Christian Folk Art From India

Christian Folk Art From India

An exhibit from the collection of local, 83 year-old independent scholar of South Asian Studies Georgana Falb Foster

December 12 - 16, 2011

Augusta Savage Gallery


This exhibit features paintings of Christian stories by artists who come from Hindu hereditary castes of story teller/painters (Chitrakars) in Bengal province. They produced the cloth scrolls for their traditional occupation of traveling story tellers and artists, painting large narrative works on cloth for temples in South India using the Kalamkari technique. In the 20th century, they occasionally used thier traditional motifs and techniques to portray Christian subjects. Included in this exhibit is the work of Indian Christian artist, Frank Wesley, a pioneer in painting Christian stories in an Indian setting, and founder of the Asian Christian Art Association. Brass Crucifixes, clay Creches, posters, and other objects are included in the collection.

Georgana Falb Foster, 83, is an Independent Scholar of South Asian studies and member of the American Association of Southern Asian Art. After graduating form the University of Iowa in 1949, she worked in Calcutta, West Bengal, India for three years in a volunteer youth service project of the Women's Division of the Methodist church. She began collecting village craft objects, whose creation was being revived in post-independent India, mentored by Ajit Mookerjee, later first Director of the National Craft Museum in Delhi. She accompanied her husband John Foster, Agricultural Economics Professor at University of Massachusetts to many parts of South Asia from 1965-1995, collecting folk and popular art of the Hindu and Buddhist goddesses as well as the Christian Virgin Mary.

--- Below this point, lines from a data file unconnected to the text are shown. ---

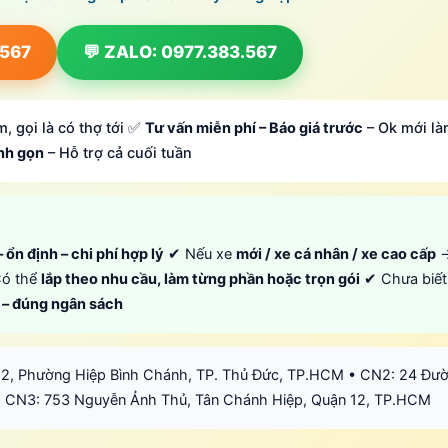
.567
💬 ZALO: 0977.383.567
, gọi là có thợ tới ✅
Tư vấn miễn phí – Báo giá trước
– Ok mới là
anh gọn
– Hỗ trợ cả cuối tuần
 ổn định – chi phí hợp lý
✔ Nếu xe
mới / xe cá nhân / xe cao cấp
ó thể
lắp theo nhu cầu, làm từng phần hoặc trọn gói
✔ Chưa biết
p – đúng ngân sách
12, Phường Hiệp Bình Chánh, TP. Thủ Đức, TP.HCM • CN2: 24 Đư
 CN3: 753 Nguyễn Ảnh Thủ, Tân Chánh Hiệp, Quận 12, TP.HCM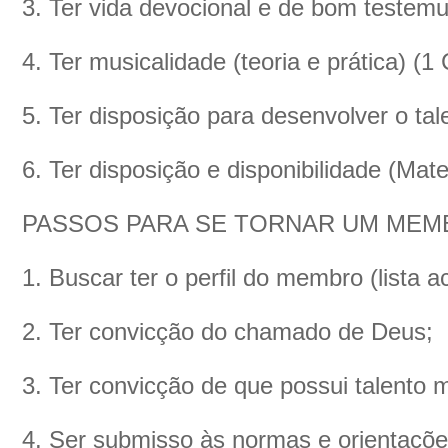
3. Ter vida devocional e de bom testemu
4. Ter musicalidade (teoria e prática) (1
5. Ter disposição para desenvolver o ta
6. Ter disposição e disponibilidade (Mat
PASSOS PARA SE TORNAR UM ME
1. Buscar ter o perfil do membro (lista a
2. Ter convicção do chamado de Deus;
3. Ter convicção de que possui talento m
4. Ser submisso às normas e orientações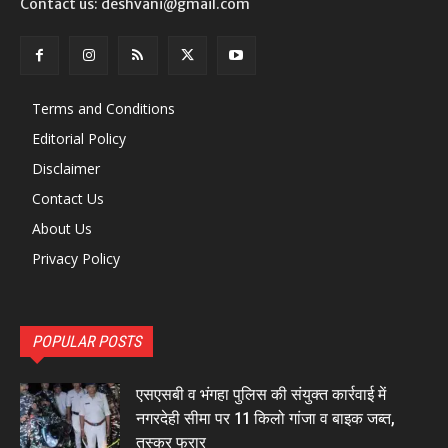
Contact us: deshvani@gmail.com
Terms and Conditions
Editorial Policy
Disclaimer
Contact Us
About Us
Privacy Policy
POPULAR POSTS
एसएसबी व भंगहा पुलिस की संयुक्त कार्रवाई में
नगरदेही सीमा पर 11 किलो गांजा व बाइक जब्त,
तस्कर फरार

In 1972, Georgana began a self-designed degree in South Asian studies at the University of Hawaii, earning a certificate of Asian studies at UMass. She then took Five College courses in Art History, Anthropology, Literature and Religion of South Asia. She received a Bachelor's Degree in with a concentration on art and worship of the Indian goddess, in 1989 from UMass. In the 1990s, she gave the collection to the Museum of Art at the University of Iowa as a research collection. She has given papers at the Conference of South Indian Religion and the Wisconsin South Asian conference and is a co-author of a chapter on the pilgrimage to the popular goddess Vaishno Devi in Jammu in "Sacred Geography of Goddesses in South Asia" Scholarly Books (2010). Some of her mentors include Gary Tartakov, Indira Vishwanathan Peterson, Alan Babb, Dennis Hudson, and Frederique Marglin.